Preventing Periodontal Diseases
You can avoid periodontal diseases and keep your teeth and gums healthy by taking proper care of them. First, keep your teeth clean by brushing thoroughly at least twice a day to remove plaque. Use a soft bristled toothbrush that is in good condition. Worn-out or hard bristled brushes can injure your gums. Use dental floss to help remove plaque between teeth. Gingivitis can often be reversed by regular daily brushing and cleaning between teeth. Fluoride toothpastes and mouth rinses are recommended to help prevent tooth decay. Dr. Jaffe may also suggest the use of an antimicrobial rinse as an effective supplement to your daily oral hygiene regimen.
Next, eat a healthy balanced diet consisting of foods from the basic food groups. These foods will help to provide adequate proteins, carbohydrates, fats vitamins, minerals and water.
Third, be sure to schedule regular checkups with your dentist. Professional cleaning is essential to preventing periodontal diseases. Call the office immediately if you notice any of the following warning signs:
- Gums that bleed easily
- Red, swollen or tender gums
- Gums that have pulled away from the teeth
- Pus between the teeth and gums when the gums are pressed
- Persistent bad breath or bad taste
- Permanent teeth that are loose or separating
- Any change in your bite or the way your teeth fit together
- Any changes in the fit of your partial dentures
You may be suffering from periodontal disease without any of these signals, so it's important to see your dentist regularly.
Treating Periodontal Diseases
Treatment depends on the type of disease and the extent to which it has progressed. Regardless of the treatment plan, good daily oral hygiene is essential to the success of any periodontal therapy.
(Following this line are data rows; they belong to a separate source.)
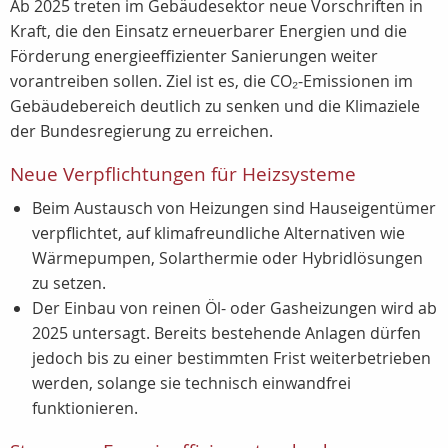
Ab 2025 treten im Gebäudesektor neue Vorschriften in
Kraft, die den Einsatz erneuerbarer Energien und die
Förderung energieeffizienter Sanierungen weiter
vorantreiben sollen. Ziel ist es, die CO₂-Emissionen im
Gebäudebereich deutlich zu senken und die Klimaziele
der Bundesregierung zu erreichen.
Neue Verpflichtungen für Heizsysteme
Beim Austausch von Heizungen sind Hauseigentümer
verpflichtet, auf klimafreundliche Alternativen wie
Wärmepumpen, Solarthermie oder Hybridlösungen
zu setzen.
Der Einbau von reinen Öl- oder Gasheizungen wird ab
2025 untersagt. Bereits bestehende Anlagen dürfen
jedoch bis zu einer bestimmten Frist weiterbetrieben
werden, solange sie technisch einwandfrei
funktionieren.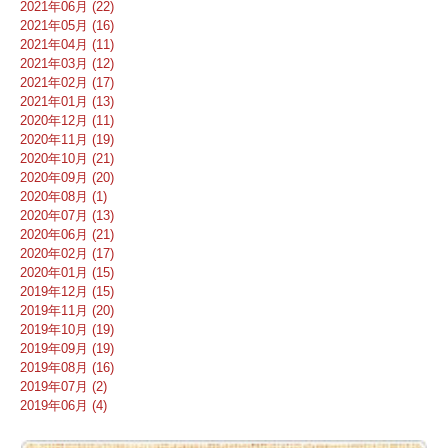
2021年06月 (22)
2021年05月 (16)
2021年04月 (11)
2021年03月 (12)
2021年02月 (17)
2021年01月 (13)
2020年12月 (11)
2020年11月 (19)
2020年10月 (21)
2020年09月 (20)
2020年08月 (1)
2020年07月 (13)
2020年06月 (21)
2020年02月 (17)
2020年01月 (15)
2019年12月 (15)
2019年11月 (20)
2019年10月 (19)
2019年09月 (19)
2019年08月 (16)
2019年07月 (2)
2019年06月 (4)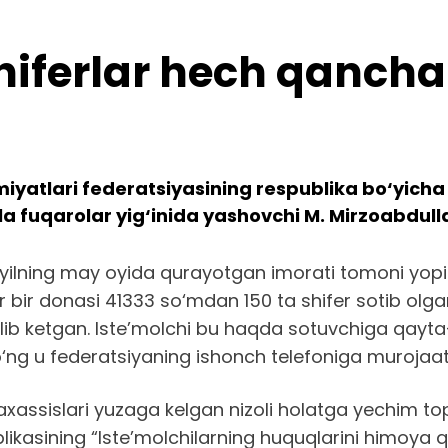
iferlar hech qancha 
amiyatlari federatsiyasining respublika bo‘yich
a fuqarolar yig‘inida yashovchi M. Mirzoabdul
yilning may oyida qurayotgan imorati tomoni yopis
r bir donasi 41333 so‘mdan 150 ta shifer sotib olg
lib ketgan. Iste’molchi bu haqda sotuvchiga qayt
ng u federatsiyaning ishonch telefoniga murojaat 
assislari yuzaga kelgan nizoli holatga yechim to
ikasining “Iste’molchilarning huquqlarini himoya qil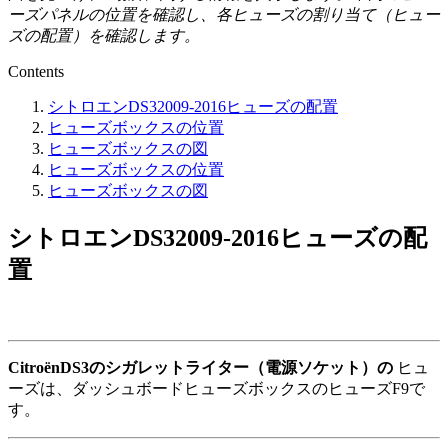
ーズパネルの位置を確認し、各ヒューズの割り当て（ヒュー
ズの配置）を確認します。
Contents
シトロエンDS32009-2016ヒューズの配置
ヒューズボックスの位置
ヒューズボックスの図
ヒューズボックスの位置
ヒューズボックスの図
シトロエンDS32009-2016ヒューズの配
置
CitroënDS3のシガレットライター（電源ソケット）の
ヒュ
ーズは、ダッシュボードヒューズボックスのヒューズF9で
す。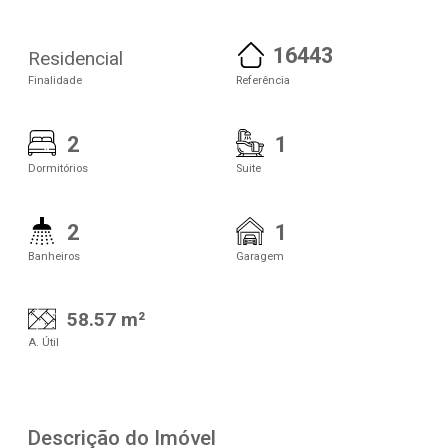
16443
Residencial
Finalidade
Referência
2
1
Dormitórios
Suite
2
1
Banheiros
Garagem
58.57 m²
A. Útil
Descrição do Imóvel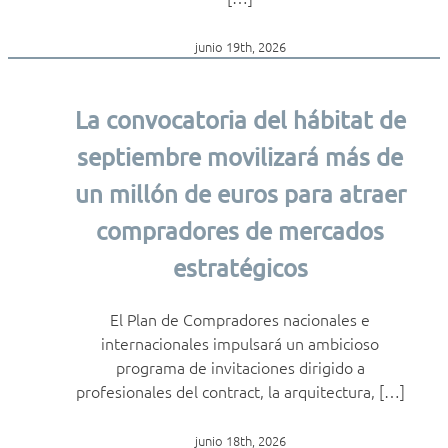
junio 19th, 2026
La convocatoria del hábitat de
septiembre movilizará más de
un millón de euros para atraer
compradores de mercados
estratégicos
El Plan de Compradores nacionales e
internacionales impulsará un ambicioso
programa de invitaciones dirigido a
profesionales del contract, la arquitectura, […]
junio 18th, 2026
The first step is usually a thorough cleaning which may include "scaling" to remove plaque and calculus deposits below the gum line. Tooth roots may also be "planed" to smooth the root surface to allow gum tissue to heal. Antibiotics or irrigation with antimicrobial agents or rinses may be recommended to help control the growth of bacteria which cause periodontitis.
Medications placed under the gum tissue against the tooth root enhance healing. Conservative scaling with chemotherapeutic agents is the preferred initial periodontal therapy.
In some cases, surgery may be required when deeper pockets are found. It is difficult for the dentist or hygienist to thoroughly remove plaque and calculus from deep pockets, and patients can rarely keep them clean and free of plaque. Allowing these deep pockets to go untreated can result in infection and bone damage. When pockets are deep and bone has been destroyed, "flap surgery" may be required to provide access to the roots in order to remove plaque, calculus and damaged tissue. This technique involves lifting the gum away and suturing it back in place or into a new position that will be easier to keep clean. Bone surgery is sometimes used in conjunction with flap surgery to reshape the bone around the tooth.
Surgical procedures to correct areas of moderate to severe recession may be indicated. Good daily oral hygiene is a key element of any treatment of periodontal disease. The office will also schedule appointments at regular intervals as part of your treatment plan to assure that you are maintaining a satisfactory level of oral hygiene to remove any accumulated plaque or calculus and be sure that your periodontal disease remains under control.
Remember, periodontal diseases can be avoided by brushing and cleaning your teeth daily, eating a balanced diet, and regular maintenance appointments.